Selected passage
BEGIN

The derivation and characterization of mouse and human ECC lines depended on the existence of suitable markers, which would be able to identify the live cell and had to be absolutely unique to the embryonal carcinoma cell as well as it also had to be lost on differentiation. The first marker was expression of the enzyme alkaline phosphatase, which was highly expressed in mouse and human embryonal carcinoma cells, in the cells within the inner cell mass of the mouse blastocyst, and in ectoderm and primordial germ cells (Benham et al., 1981). With the development of monoclonal antibodies, anti-stage-specific embryonic antigen 1 (SSEA1) proved to be especially versatile and effective in monitoring embryonal carcinoma cell differentiation and isolation of primordial germ cells and is widely used today (Stern et al., 1978). Two further monoclonal antibodies, one raised against mouse embryos (Shevinsky et al., 1982) (SSEA3) and another against human embryonal carcinoma cell lines (Kannagi et al., 1983) (SSEA4), proved to be highly specific for human embryonal carcinoma cells. The transcription factors Oct4, Sox2, and Nanog have essential roles in early development transcriptional circuitry and are required for the propagation of undifferentiated embryonic stem (ES) cells in culture and contribute to their pluripotency and self-renewal ( Rodda et al., 2005).

The first report of a specific chemical compound, retinoic acid, either alone or in combination with dibutyryl cAMP, (also hexamethylbisacetamid (Jakob et al., 1978)) can induce the nullipotent embryonal carcinoma cell line F9 to differentiate into cells that resemble the parietal endoderm led to news frontiers in differentiation (Strickland et al., 1978).

The only true ES cell lines today are only mouse ES cells. As the ability to form germline chimeras are the mandatory criteria but not in case of human ES cells (where the ability to differentiate and the expression of suitable markers) (Gardner et al., 2004). Once it was realized that differentiated derivatives of human ES cells could be used in the therapy of many degenerative diseases and injuries, it also became apparent that it would be of clear advantage if the cells transplanted into patients were genetically identical to the recipients, therefore obviating the need for life-long immunosuppression (Solter et al., 1999). The most obvious way to achieve this is to produce ES cells from the patient by a procedure now known as somatic cell nuclear transfer (SCNT), which is also called therapeutic cloning. Using not the stem cells directly, but the media in which they grow have been shown to have therapeutic potentials which no immunological constraint (Timmers et al., 2007).

END

Information
BEGIN

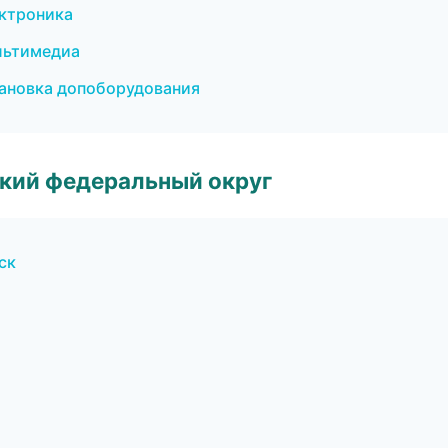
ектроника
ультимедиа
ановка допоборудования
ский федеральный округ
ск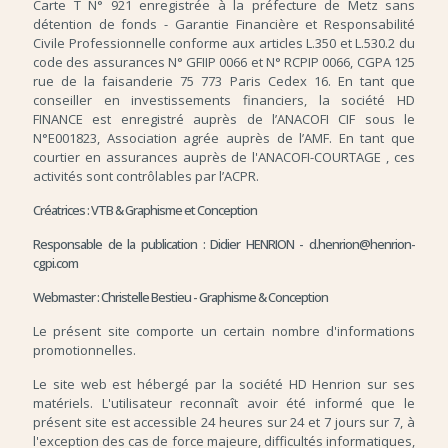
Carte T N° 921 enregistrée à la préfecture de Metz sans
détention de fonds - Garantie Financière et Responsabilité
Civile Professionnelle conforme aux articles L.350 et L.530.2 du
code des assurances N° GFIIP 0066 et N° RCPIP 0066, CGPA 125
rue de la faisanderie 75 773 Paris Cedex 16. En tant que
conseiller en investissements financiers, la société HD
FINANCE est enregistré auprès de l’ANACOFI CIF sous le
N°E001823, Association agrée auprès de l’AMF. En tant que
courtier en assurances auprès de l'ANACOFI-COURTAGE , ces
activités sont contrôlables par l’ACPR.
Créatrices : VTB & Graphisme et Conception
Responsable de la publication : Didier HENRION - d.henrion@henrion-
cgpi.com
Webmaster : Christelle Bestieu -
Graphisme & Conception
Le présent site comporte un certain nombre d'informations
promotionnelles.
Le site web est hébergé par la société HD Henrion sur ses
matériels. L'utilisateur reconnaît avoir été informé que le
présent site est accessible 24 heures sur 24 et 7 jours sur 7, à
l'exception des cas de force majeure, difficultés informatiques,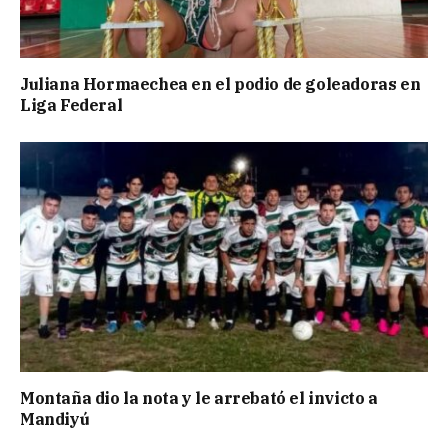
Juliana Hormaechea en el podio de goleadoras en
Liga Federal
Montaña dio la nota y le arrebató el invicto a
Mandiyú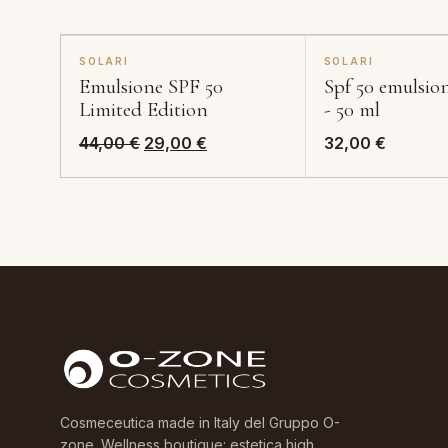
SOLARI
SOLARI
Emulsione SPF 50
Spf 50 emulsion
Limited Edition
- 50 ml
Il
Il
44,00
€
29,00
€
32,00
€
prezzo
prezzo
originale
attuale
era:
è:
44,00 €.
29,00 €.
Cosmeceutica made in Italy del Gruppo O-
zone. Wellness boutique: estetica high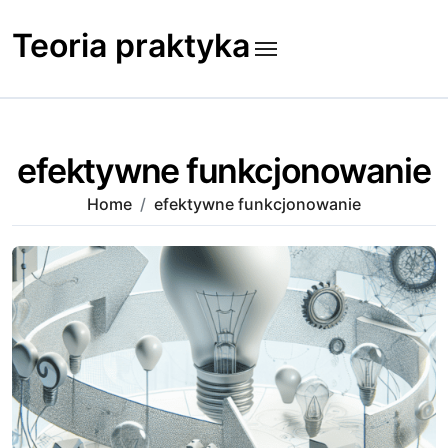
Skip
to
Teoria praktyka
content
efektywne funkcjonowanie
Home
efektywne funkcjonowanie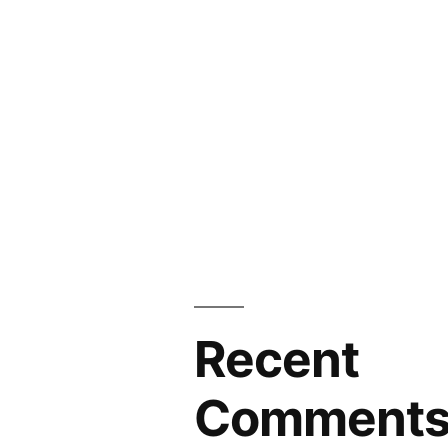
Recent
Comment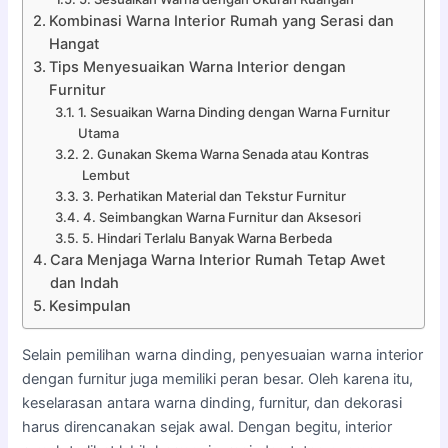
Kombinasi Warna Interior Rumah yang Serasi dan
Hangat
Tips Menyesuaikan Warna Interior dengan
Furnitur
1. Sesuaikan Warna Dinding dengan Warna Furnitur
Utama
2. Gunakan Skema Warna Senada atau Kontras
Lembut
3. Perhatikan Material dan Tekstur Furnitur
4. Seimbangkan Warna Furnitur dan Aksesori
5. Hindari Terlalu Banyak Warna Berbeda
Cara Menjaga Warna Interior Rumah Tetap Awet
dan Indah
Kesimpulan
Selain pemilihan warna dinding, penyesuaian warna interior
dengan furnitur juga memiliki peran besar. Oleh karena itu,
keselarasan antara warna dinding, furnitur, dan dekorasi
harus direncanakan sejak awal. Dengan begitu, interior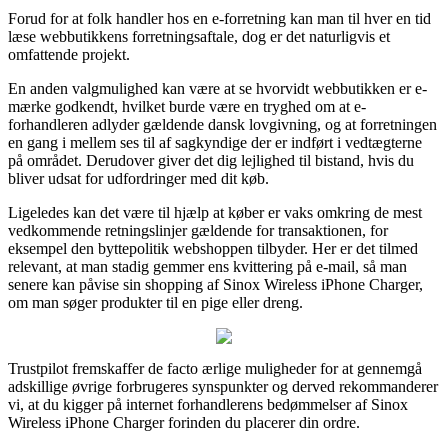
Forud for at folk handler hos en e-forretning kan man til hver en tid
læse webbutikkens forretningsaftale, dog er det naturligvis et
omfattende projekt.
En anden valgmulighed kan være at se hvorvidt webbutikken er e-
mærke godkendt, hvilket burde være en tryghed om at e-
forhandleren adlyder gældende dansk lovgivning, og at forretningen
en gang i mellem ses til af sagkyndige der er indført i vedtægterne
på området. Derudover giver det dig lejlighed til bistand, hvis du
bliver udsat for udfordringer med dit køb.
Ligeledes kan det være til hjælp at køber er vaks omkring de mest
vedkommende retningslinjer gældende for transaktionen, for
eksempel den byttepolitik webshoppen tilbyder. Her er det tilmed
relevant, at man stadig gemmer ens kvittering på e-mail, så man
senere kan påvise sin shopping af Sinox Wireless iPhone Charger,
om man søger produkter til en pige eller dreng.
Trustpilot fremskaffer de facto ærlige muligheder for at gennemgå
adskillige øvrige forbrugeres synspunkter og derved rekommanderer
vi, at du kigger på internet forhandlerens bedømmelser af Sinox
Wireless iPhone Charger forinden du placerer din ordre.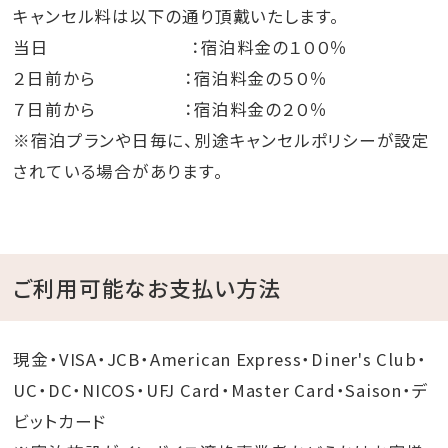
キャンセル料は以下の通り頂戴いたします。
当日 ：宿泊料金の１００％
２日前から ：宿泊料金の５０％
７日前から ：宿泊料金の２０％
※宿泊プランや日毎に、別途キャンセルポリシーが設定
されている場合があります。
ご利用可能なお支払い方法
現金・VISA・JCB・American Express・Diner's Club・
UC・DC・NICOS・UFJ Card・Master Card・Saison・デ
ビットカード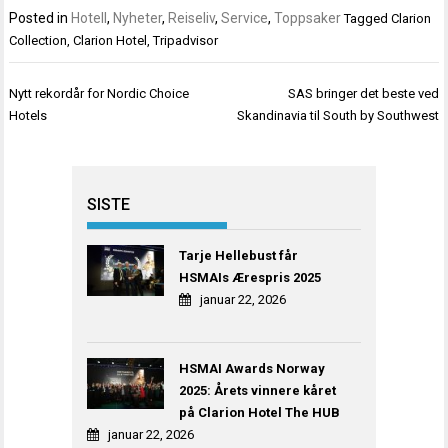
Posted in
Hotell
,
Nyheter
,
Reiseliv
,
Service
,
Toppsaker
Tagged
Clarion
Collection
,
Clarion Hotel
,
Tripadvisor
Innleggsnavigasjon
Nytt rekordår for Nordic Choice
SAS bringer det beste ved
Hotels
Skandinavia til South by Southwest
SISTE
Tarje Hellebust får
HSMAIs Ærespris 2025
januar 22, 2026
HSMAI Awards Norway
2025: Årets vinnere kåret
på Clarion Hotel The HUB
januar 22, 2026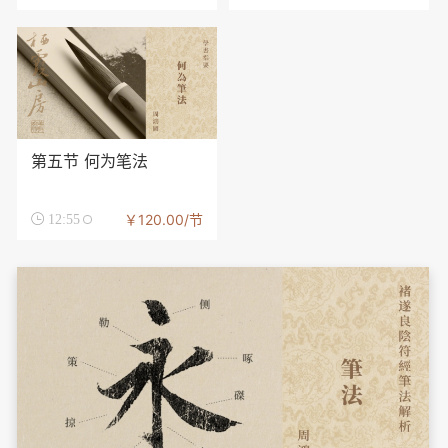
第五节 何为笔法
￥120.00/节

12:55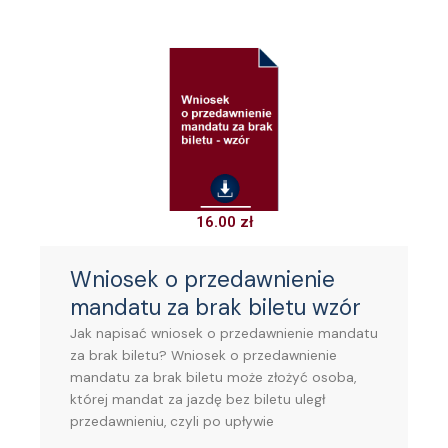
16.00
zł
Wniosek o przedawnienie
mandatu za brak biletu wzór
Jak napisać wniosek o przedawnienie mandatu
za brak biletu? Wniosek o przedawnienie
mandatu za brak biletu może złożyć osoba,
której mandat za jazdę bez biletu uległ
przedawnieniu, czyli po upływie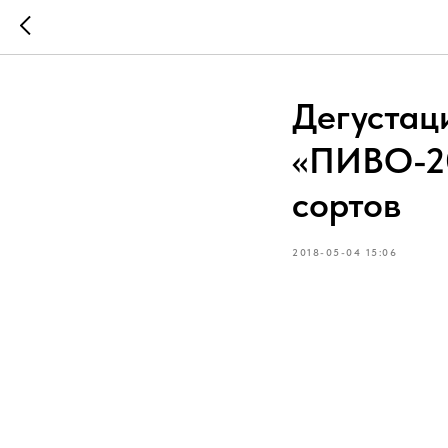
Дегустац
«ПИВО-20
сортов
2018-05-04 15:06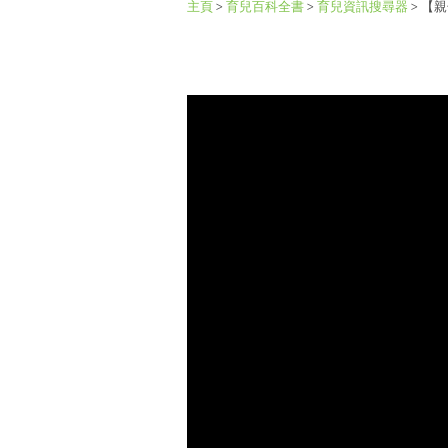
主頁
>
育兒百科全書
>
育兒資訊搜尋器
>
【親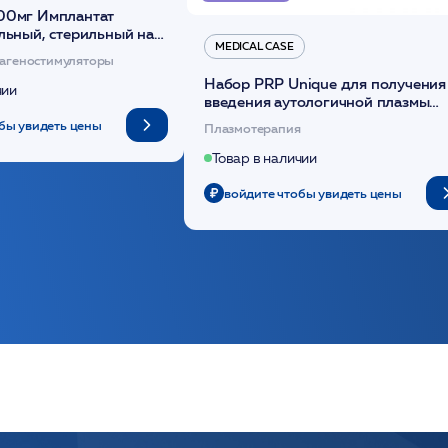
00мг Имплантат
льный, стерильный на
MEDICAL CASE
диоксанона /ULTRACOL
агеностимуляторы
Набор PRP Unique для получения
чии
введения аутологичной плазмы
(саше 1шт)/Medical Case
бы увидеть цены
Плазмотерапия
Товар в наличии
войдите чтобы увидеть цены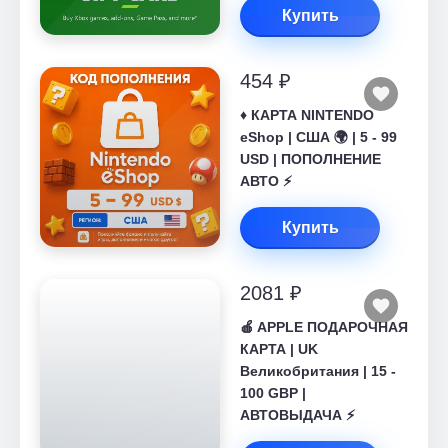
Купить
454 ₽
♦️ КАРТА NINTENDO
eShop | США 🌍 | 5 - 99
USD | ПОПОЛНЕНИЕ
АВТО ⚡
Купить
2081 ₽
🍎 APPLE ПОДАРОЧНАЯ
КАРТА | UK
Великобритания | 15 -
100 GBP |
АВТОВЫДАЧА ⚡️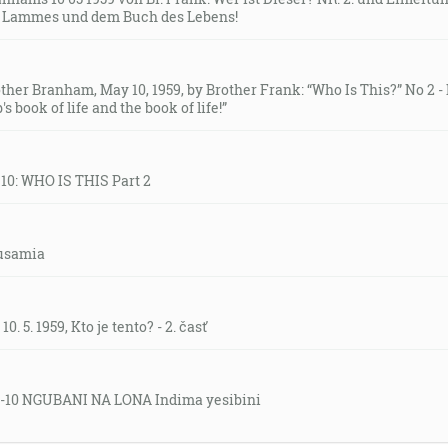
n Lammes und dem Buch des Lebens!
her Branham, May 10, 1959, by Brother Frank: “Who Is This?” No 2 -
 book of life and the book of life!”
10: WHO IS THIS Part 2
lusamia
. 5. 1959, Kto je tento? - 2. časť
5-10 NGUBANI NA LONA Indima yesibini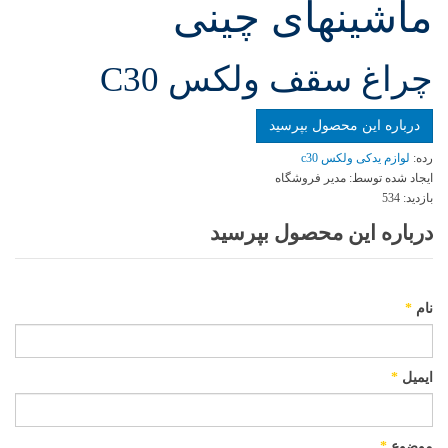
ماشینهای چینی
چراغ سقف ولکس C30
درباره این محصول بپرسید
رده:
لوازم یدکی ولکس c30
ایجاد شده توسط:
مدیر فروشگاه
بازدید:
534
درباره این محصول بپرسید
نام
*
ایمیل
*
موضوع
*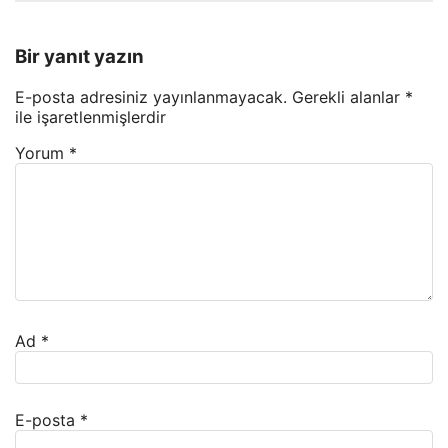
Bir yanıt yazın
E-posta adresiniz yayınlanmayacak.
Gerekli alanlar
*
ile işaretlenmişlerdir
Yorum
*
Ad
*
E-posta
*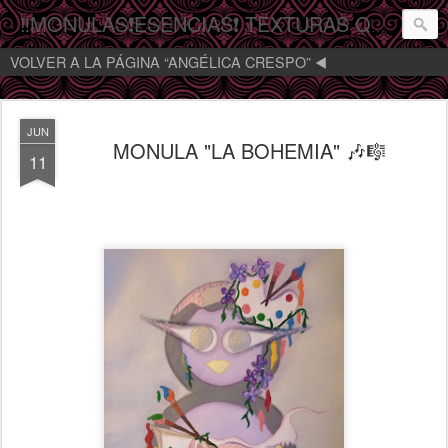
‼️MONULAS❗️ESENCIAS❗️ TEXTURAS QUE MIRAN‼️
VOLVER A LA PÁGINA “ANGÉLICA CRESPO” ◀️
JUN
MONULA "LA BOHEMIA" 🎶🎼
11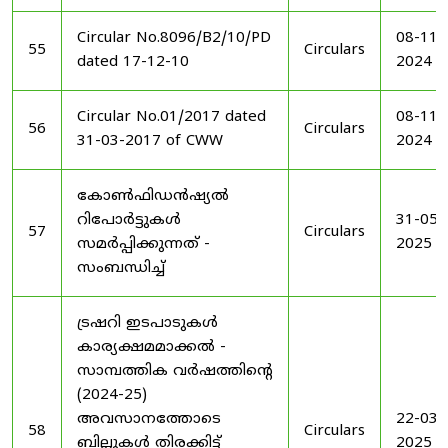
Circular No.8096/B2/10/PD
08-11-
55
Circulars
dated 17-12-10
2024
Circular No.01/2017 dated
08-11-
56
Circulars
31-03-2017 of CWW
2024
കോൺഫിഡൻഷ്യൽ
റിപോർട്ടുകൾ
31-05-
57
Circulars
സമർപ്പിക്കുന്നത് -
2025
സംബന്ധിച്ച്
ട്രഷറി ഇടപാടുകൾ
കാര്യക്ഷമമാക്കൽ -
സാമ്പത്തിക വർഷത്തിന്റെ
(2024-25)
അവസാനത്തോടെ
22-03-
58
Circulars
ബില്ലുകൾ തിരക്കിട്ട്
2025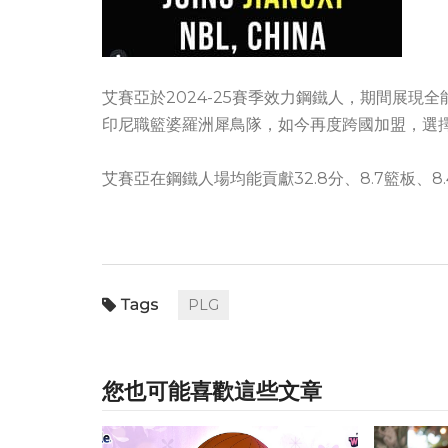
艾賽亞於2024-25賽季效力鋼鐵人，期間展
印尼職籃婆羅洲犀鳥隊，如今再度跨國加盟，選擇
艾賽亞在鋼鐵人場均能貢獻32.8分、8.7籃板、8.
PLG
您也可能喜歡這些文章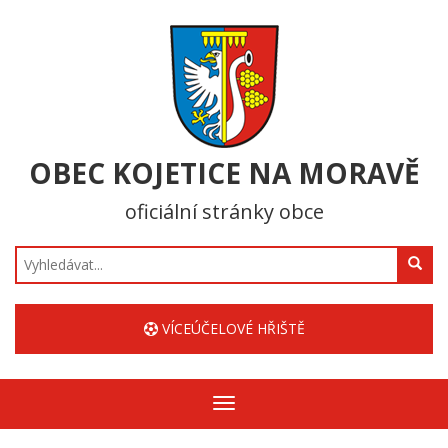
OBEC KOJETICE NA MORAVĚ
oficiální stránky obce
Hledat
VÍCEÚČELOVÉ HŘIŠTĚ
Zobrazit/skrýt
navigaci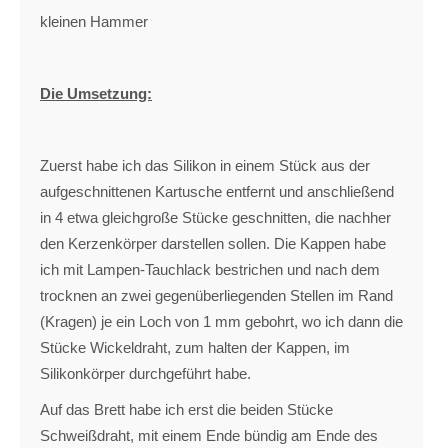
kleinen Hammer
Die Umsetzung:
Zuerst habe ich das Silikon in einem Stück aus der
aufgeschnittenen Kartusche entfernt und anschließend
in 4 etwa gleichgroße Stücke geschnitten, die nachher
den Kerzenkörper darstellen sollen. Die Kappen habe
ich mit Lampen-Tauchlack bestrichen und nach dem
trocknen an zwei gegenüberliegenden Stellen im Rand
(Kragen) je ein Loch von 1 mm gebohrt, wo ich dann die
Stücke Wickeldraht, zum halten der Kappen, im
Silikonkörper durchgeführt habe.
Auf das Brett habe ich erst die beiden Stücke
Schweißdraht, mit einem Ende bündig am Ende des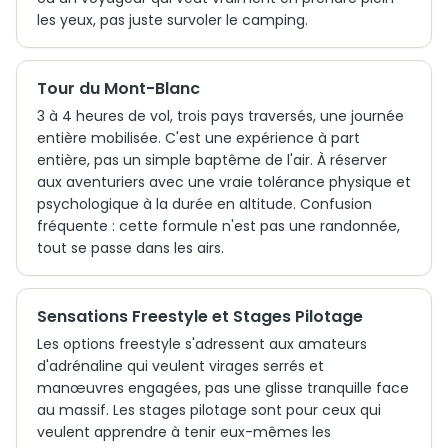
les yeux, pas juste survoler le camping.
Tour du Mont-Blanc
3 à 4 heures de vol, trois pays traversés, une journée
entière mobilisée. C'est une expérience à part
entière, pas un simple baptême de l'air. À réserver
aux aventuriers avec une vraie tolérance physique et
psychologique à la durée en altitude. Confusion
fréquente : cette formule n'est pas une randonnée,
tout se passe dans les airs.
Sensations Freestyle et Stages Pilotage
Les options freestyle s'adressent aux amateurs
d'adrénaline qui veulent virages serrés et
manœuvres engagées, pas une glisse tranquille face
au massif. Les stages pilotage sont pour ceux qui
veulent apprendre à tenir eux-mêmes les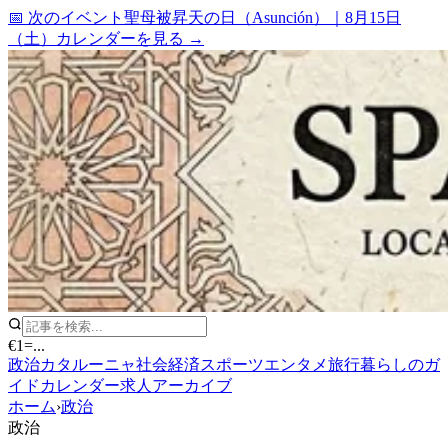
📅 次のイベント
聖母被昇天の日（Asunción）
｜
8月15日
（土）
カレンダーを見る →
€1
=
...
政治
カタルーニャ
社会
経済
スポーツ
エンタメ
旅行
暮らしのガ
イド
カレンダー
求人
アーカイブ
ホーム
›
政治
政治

END

Task brief
Rewrite the passage on embryonal carcinoma cells starting at "The first report" and ending at "(Strickland et al., 1978).", with "parietal endoderm" changed to "visceral endoderm".

Response to the exercise
The first report of a specific chemical compound, retinoic acid, either alone or in combination with dibutyryl cAMP, (also hexamethylbisacetamid (Jakob et al., 1978)) can induce the nullipotent embryonal carcinoma cell line F9 to differentiate into cells that resemble the visceral endoderm led to news frontiers in differentiation (Strickland et al., 1978).